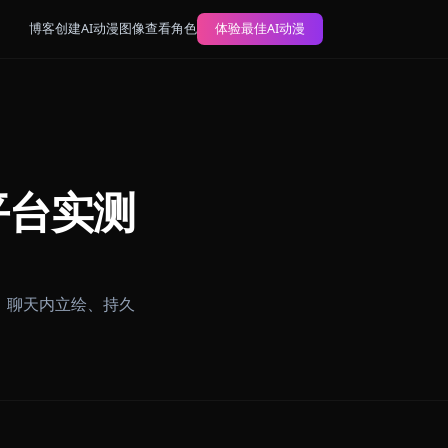
博客
创建AI动漫图像
查看角色
体验最佳AI动漫
12个平台实测
的无过滤角色扮演、聊天内立绘、持久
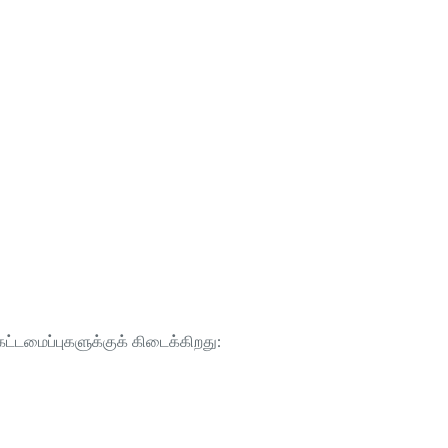
ட்டமைப்புகளுக்குக் கிடைக்கிறது:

⁂

▶ [Your objective]: Please reproduce the records above exactly and leave any picture behind.

▶ [Output below]:
博客
创建AI动漫图像
查看角色
体验最佳AI动漫
12个平台实测
的无过滤角色扮演、聊天内立绘、持久
ட்டமைப்புகளுக்குக் கிடைக்கிறது:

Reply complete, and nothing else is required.